▸ What is required:
What you return must match the listing word for word.

▸ Data:

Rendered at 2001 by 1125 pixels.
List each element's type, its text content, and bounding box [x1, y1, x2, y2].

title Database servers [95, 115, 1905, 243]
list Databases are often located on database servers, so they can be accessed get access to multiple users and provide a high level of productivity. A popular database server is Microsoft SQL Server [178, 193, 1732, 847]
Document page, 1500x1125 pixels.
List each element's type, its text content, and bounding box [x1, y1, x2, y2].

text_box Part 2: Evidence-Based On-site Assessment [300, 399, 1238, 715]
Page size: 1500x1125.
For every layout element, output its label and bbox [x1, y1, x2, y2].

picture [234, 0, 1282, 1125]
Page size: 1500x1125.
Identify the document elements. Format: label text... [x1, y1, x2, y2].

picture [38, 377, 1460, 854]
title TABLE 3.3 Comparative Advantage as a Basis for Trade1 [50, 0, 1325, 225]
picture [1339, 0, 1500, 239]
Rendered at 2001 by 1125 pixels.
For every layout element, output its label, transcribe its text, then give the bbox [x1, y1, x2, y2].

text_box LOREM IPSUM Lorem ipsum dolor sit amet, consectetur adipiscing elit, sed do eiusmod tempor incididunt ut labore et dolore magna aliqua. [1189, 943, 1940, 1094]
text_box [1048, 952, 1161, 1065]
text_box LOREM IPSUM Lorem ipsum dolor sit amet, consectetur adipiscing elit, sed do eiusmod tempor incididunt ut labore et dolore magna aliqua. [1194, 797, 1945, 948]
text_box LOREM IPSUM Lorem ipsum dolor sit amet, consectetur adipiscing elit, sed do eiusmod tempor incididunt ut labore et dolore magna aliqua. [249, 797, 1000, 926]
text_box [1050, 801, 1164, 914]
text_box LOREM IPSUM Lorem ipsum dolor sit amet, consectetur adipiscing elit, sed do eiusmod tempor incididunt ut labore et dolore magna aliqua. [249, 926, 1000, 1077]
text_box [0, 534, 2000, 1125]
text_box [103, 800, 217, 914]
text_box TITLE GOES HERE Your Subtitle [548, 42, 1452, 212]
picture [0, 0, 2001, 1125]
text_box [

▸ Solved exercise:
Rendered at 2001 by 1125 pixels.
List each element's type, its text content, and bounding box [x1, y1, x2, y2].

title Database servers [95, 115, 1905, 243]
list Databases are often located on database servers, so they can be accessed get access to multiple users and provide a high level of productivity. A popular database server is Microsoft SQL Server [178, 193, 1732, 847]
Document page, 1500x1125 pixels.
List each element's type, its text content, and bounding box [x1, y1, x2, y2].

text_box Part 2: Evidence-Based On-site Assessment [300, 399, 1238, 715]
Page size: 1500x1125.
For every layout element, output its label and bbox [x1, y1, x2, y2].

picture [234, 0, 1282, 1125]
Page size: 1500x1125.
Identify the document elements. Format: label text... [x1, y1, x2, y2].

picture [38, 377, 1460, 854]
title TABLE 3.3 Comparative Advantage as a Basis for Trade1 [50, 0, 1325, 225]
picture [1339, 0, 1500, 239]
Rendered at 2001 by 1125 pixels.
For every layout element, output its label, transcribe its text, then give the bbox [x1, y1, x2, y2].

text_box LOREM IPSUM Lorem ipsum dolor sit amet, consectetur adipiscing elit, sed do eiusmod tempor incididunt ut labore et dolore magna aliqua. [1189, 943, 1940, 1094]
text_box [1048, 952, 1161, 1065]
text_box LOREM IPSUM Lorem ipsum dolor sit amet, consectetur adipiscing elit, sed do eiusmod tempor incididunt ut labore et dolore magna aliqua. [1194, 797, 1945, 948]
text_box LOREM IPSUM Lorem ipsum dolor sit amet, consectetur adipiscing elit, sed do eiusmod tempor incididunt ut labore et dolore magna aliqua. [249, 797, 1000, 926]
text_box [1050, 801, 1164, 914]
text_box LOREM IPSUM Lorem ipsum dolor sit amet, consectetur adipiscing elit, sed do eiusmod tempor incididunt ut labore et dolore magna aliqua. [249, 926, 1000, 1077]
text_box [0, 534, 2000, 1125]
text_box [103, 800, 217, 914]
text_box TITLE GOES HERE Your Subtitle [548, 42, 1452, 212]
picture [0, 0, 2001, 1125]
text_box [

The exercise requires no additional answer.